## EXERCISE REQUIREMENTS
Write out precisely the lines beginning with the line that contains "驾驶摩托车从揭阳回家，途经梅州城区锭" and ending with the last line of the entries, and no other lines.

## DATA EXTRACTS
****************************************

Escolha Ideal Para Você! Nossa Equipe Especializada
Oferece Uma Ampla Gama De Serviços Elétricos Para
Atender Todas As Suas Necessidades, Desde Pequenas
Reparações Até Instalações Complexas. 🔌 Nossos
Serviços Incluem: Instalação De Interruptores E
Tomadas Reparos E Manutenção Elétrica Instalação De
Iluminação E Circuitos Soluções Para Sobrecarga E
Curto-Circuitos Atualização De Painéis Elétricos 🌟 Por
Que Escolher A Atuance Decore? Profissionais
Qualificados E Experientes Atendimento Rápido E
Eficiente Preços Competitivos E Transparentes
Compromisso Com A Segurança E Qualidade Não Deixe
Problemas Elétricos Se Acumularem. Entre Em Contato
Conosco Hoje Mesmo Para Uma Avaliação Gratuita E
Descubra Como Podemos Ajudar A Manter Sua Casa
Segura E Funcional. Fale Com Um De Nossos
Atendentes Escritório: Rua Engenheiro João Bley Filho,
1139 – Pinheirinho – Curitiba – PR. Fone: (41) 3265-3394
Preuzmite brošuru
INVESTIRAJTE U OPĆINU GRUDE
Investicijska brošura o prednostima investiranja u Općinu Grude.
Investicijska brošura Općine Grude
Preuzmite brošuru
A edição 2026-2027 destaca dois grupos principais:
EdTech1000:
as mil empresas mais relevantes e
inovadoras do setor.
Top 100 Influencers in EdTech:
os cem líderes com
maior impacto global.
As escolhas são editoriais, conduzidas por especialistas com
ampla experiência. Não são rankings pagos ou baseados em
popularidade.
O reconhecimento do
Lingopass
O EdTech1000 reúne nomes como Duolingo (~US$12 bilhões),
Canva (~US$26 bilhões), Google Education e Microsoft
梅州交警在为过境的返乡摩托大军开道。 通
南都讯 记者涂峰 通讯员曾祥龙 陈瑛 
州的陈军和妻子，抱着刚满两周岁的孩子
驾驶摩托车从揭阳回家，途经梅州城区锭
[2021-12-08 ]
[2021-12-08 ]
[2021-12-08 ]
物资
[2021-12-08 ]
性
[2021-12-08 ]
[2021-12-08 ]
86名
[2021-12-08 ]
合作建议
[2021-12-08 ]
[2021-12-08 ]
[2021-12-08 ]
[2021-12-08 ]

****************************************

## RESULT
驾驶摩托车从揭阳回家，途经梅州城区锭
[2021-12-08 ]
[2021-12-08 ]
[2021-12-08 ]
物资
[2021-12-08 ]
性
[2021-12-08 ]
[2021-12-08 ]
86名
[2021-12-08 ]
合作建议
[2021-12-08 ]
[2021-12-08 ]
[2021-12-08 ]
[2021-12-08 ]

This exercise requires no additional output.